3B11-N, a monoclonal antibody against MERS-CoV, reduces lung pathology in rhesus monkeys following intratracheal inoculation of MERS-CoV Jordan-n3/2012

Abstract

Middle East Respiratory Syndrome Coronavirus (MERS-CoV) was identified in 2012 as the causative agent of a severe, lethal respiratory disease occurring across several countries in the Middle East. To date there have been over 1600 laboratory confirmed cases of MERS-CoV in 26 countries with a case fatality rate of 36%. Given the endemic region, it is possible that MERS-CoV could spread during the annual Hajj pilgrimage, necessitating countermeasure development. In this report, we describe the clinical and radiographic changes of rhesus monkeys following infection with 5×10(6) PFU MERS-CoV Jordan-n3/2012. Two groups of NHPs were treated with either a human anti-MERS monoclonal antibody 3B11-N or E410-N, an anti-HIV antibody. MERS-CoV Jordan-n3/2012 infection resulted in quantifiable changes by computed tomography, but limited other clinical signs of disease. 3B11-N treated subjects developed significantly reduced lung pathology when compared to infected, untreated subjects, indicating that this antibody may be a suitable MERS-CoV treatment.

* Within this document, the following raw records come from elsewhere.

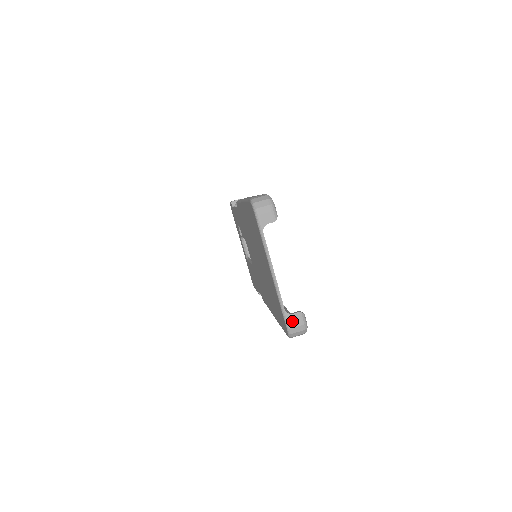
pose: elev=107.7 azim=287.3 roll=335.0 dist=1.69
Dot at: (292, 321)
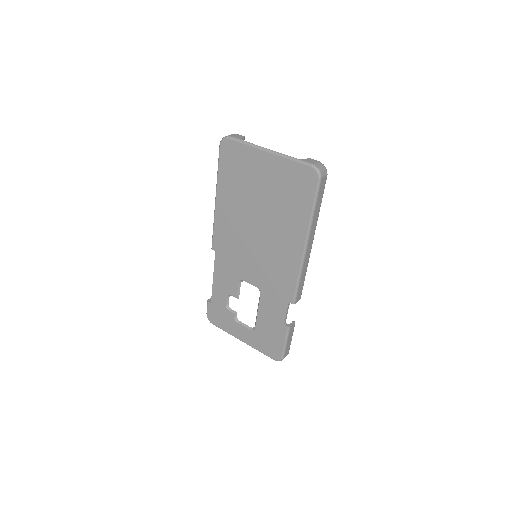
Dot at: (310, 162)
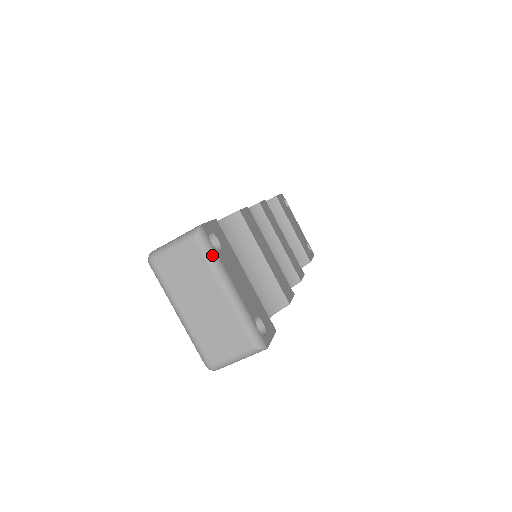
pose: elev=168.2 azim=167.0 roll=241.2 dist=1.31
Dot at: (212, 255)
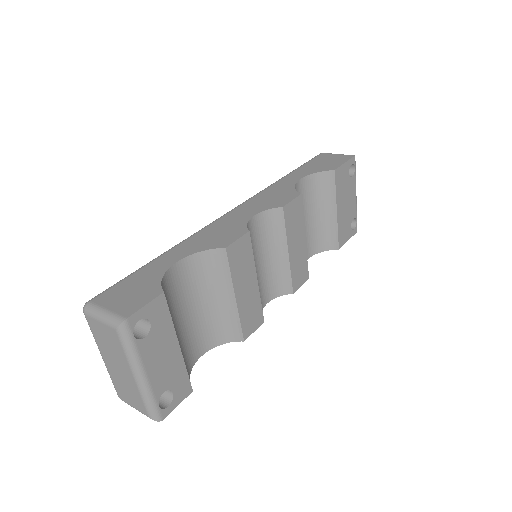
Dot at: (129, 347)
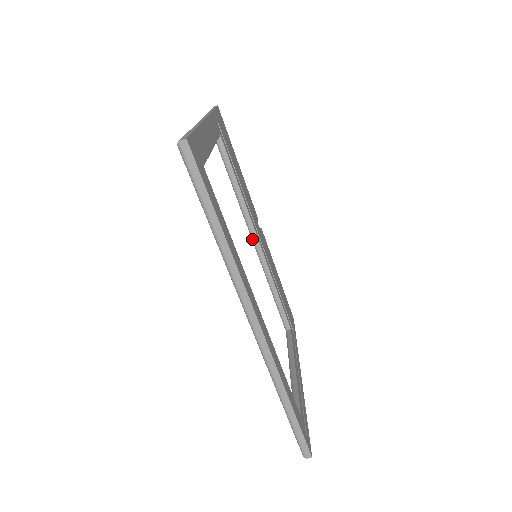
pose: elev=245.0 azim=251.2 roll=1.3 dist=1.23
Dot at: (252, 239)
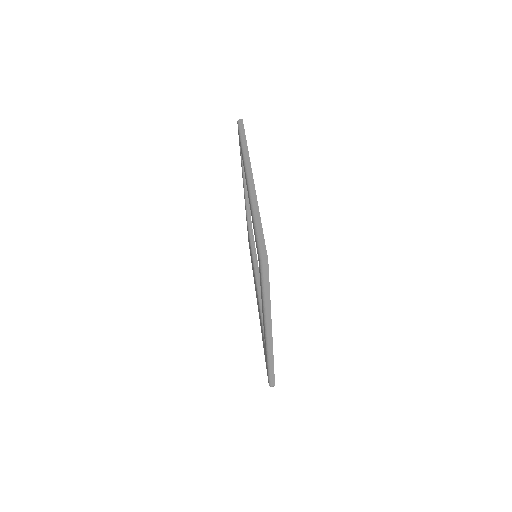
Dot at: (255, 274)
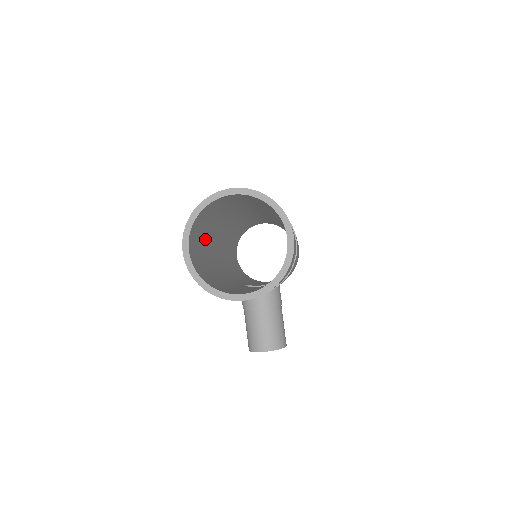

Keywords: Animal model, MERS; Antibody therapy; Human monoclonal antibody therapy; MERS-CoV; Respiratory syndrome.

Fig. 1

5 Groups of rhesus monkeys were challenged by IT infection with 5×10⁶ PFU of MERS-JOR or γ-irradiated virus as shown. Periodic CT and blood draws were performed; N represents the number of subjects from each group that underwent the indicated procedures. The variation in number of procedures performed on a given day was logistically determined based on blood withdrawal limits and accessibility to the CT, Each subject was given a complete physical exam prior to CT or blood withdrawal.

Fig. 2

Rhesus monkeys demonstrated limited clinical indicators of disease in response to infection with MERS-CoV Jordan-n3/2012. (A) Temperature, respiratory rate and peripheral oxygen saturation were within normal ranges for rhesus monkeys. (B) CBC/Diff data indicating limited response to MERS-CoV inoculation. WBC, lymphocyte, neutrophil and monocyte total counts were within normal ranges, although some changes are observed. Hashed lines indicate normal value ranges. Group 1 Mock (blue squares), Group 2 5×10⁶ PFU (orange triangles), and Group 3, Green circles (5×10⁶ PFU w/BAL). Arrows indicate challenge and re-challenge days. The shaded backgrounds represent the different phases of the experiment, initial challenge, followed by the 2nd and 3rd challenges. (For interpretation of the references to color in this figure legend, the reader is referred to the web version of this article.)

Fig. 3

MERS-CoV exposure of rhesus results in mild, but quantifiable lung pathology. (A) Lung volume quantification indicates mild, virus specific changes. Left panel is the total abnormal lung volume as quantified from CT data for Groups 1, 2, and 3. The data demonstrate that lung pathology is transient and re-challenge does not result in increased lung pathology. Right panel is the quantification of the CT as a percentage of total lung volume. Asterisks indicate days at which peak lung pathology was observed for individual subjects Group 1 Mock (blue squares), Group 2 5×10⁶ PFU (orange triangles), and Group 3, 5×10⁶ PFU w/BAL (green circles) Arrows indicate challenge and re-challenge days. The shaded backgrounds represent the different phases of the experiment, initial challenge, followed by the 2nd and 3rd challenges. (B) Representative CT of selected subjects from each group demonstrating peak lung pathology. (For interpretation of the references to color in this figure legend, the reader is referred to the web version of this article.)

Fig. 4

(A) Representative CT of selected subjects from each group demonstrating peak lung pathology. (B) Comparison between 3B11-N (Group 4, purple inverted triangle) and 4E10-N (Group 5, gray diamond). Treatment with 3B11-N resulted in statistically significantly (p<0.0001) decreased lung pathology when compared to the untreated, infected group. Untreated, infected subjects (Group 2, orange triangle) were included for comparison. (C) Statistical comparisons between all groups which supports that BAL exacerbates disease. Days 0–14 for each group were analyzed by a linear mixed model. The summarized mean difference, standard error and P value are given in the table below. A P value of 0.01 was used to provide a stringent basis for significance. Comparisons with statistically significant differences are in bold. (For interpretation of the references to color in this figure legend, the reader is referred to the web version of this article.)